▸ **Fragment tekstu**
§ §
Słów kilka o zbiegach

Po starcie w Półmaratonie Karkonoskim postanowiłem się podzielić swoimi doświadczeniami odnośnie podbiegów. Nie minęło dużo czasu, a ponownie zawitałem do Szklarskiej Poręby, tym razem na Wielką Pętlę Izerską. Jako że o samych zawodach mogę napisać niewiele – było gorąco i ciężko. Jest więc okazja do opisania tego, co tygryski lubią w górach najbardziej – zbiegania.

Wstęp

No właśnie, czy aby na pewno lubią? Jak zapytasz pierwszego lepszego turystę, to powie ci, że zdecydowanie łatwiej schodzić z góry niż na nią wchodzić. Większość osób biegających „na równinach” też nie będzie miało nic przeciwko delikatnym zbiegom, zaś na odcinek wznoszący się o 10 metrów w pionie będą patrzeć krzywo. Dlaczego więc, do cholery, zbiegi w górach budzą we mnie tak ambiwalentne uczucia? Dlaczego częściej płaczę zbiegając niż mozoląc się na jakiś szczyt?
§ §
▸ **Do zrobienia**
[1] Oceń, czy każde z poniższych stwierdzeń zgadza się z tekstem o zbiegach, odpowiadając „tak” lub „nie” i przytaczając dosłownie rozstrzygające słowa tekstu. (a) W tekście jest mowa o starcie w Wielkiej Pętli Izerskiej w Szklarskiej Porębie. (b) Podczas zawodów panował chłód. (c) Według tekstu turysta powie, że łatwiej wchodzić na górę niż z niej schodzić.
[2] Wypisz wszystkie nazwy własne zawodów i miejscowości, które pojawiają się w tekście o zbiegach.

Rekordy danych
§ §
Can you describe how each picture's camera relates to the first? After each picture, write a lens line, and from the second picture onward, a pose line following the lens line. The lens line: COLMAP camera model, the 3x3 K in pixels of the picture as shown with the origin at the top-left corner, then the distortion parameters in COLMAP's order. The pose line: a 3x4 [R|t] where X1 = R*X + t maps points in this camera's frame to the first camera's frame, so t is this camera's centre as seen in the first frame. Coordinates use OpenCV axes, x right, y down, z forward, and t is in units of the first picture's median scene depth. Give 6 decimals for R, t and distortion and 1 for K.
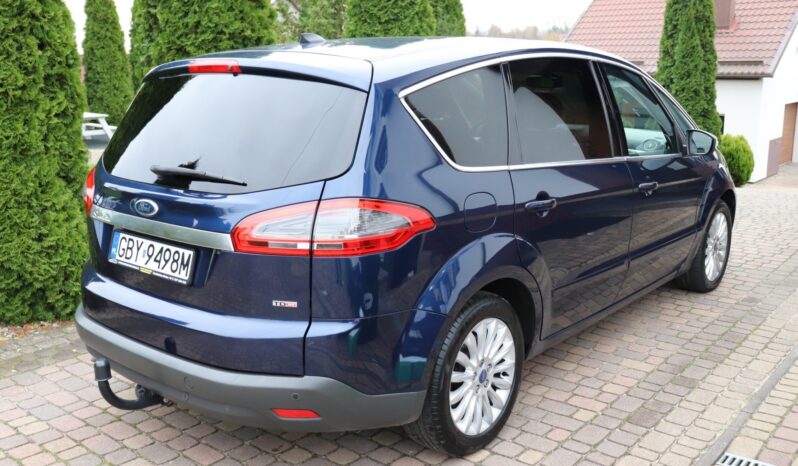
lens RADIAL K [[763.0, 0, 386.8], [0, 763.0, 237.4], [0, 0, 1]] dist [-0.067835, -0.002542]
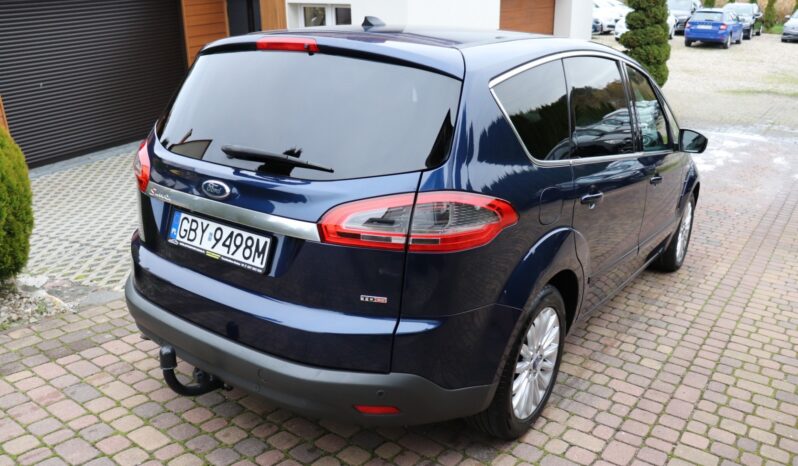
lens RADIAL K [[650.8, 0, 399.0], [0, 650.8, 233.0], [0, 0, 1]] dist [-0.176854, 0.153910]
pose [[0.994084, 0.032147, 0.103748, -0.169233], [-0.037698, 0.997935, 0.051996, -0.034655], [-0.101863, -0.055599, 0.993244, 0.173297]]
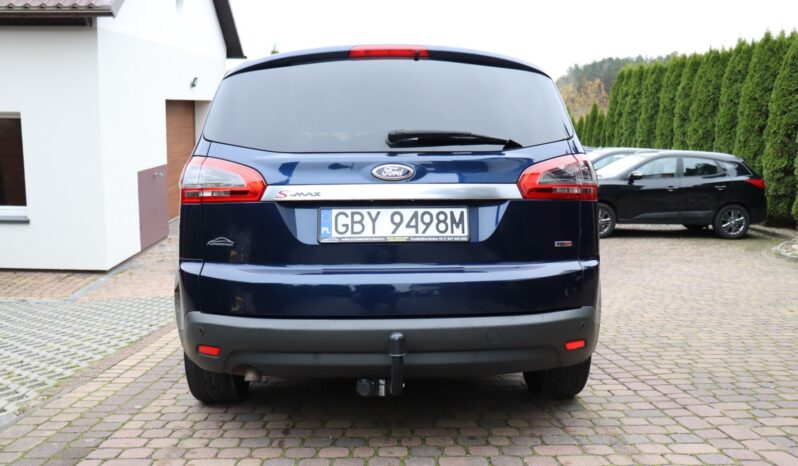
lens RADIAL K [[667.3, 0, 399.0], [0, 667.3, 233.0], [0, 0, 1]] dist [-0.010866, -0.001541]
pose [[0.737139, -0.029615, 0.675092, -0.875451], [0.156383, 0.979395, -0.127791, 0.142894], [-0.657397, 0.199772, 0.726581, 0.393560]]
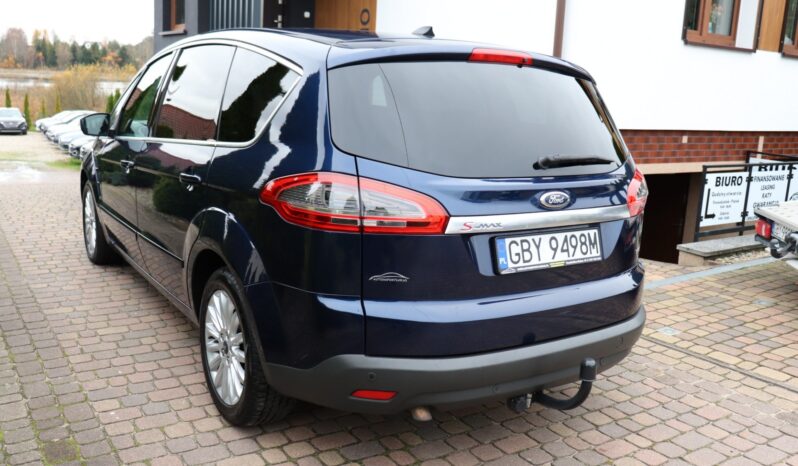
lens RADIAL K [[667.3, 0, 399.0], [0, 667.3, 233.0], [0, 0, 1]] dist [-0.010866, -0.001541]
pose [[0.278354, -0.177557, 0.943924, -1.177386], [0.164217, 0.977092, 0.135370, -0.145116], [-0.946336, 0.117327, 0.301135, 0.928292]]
§ §
▸ **Odpowiedzi do punktów**
[1]
(a) Tak: „ponownie zawitałem do Szklarskiej Poręby, tym razem na Wielką Pętlę Izerską”.
(b) Nie: „było gorąco i ciężko”.
(c) Nie: „zdecydowanie łatwiej schodzić z góry niż na nią wchodzić”.

[2] Półmaraton Karkonoski, Szklarska Poręba, Wielka Pętla Izerska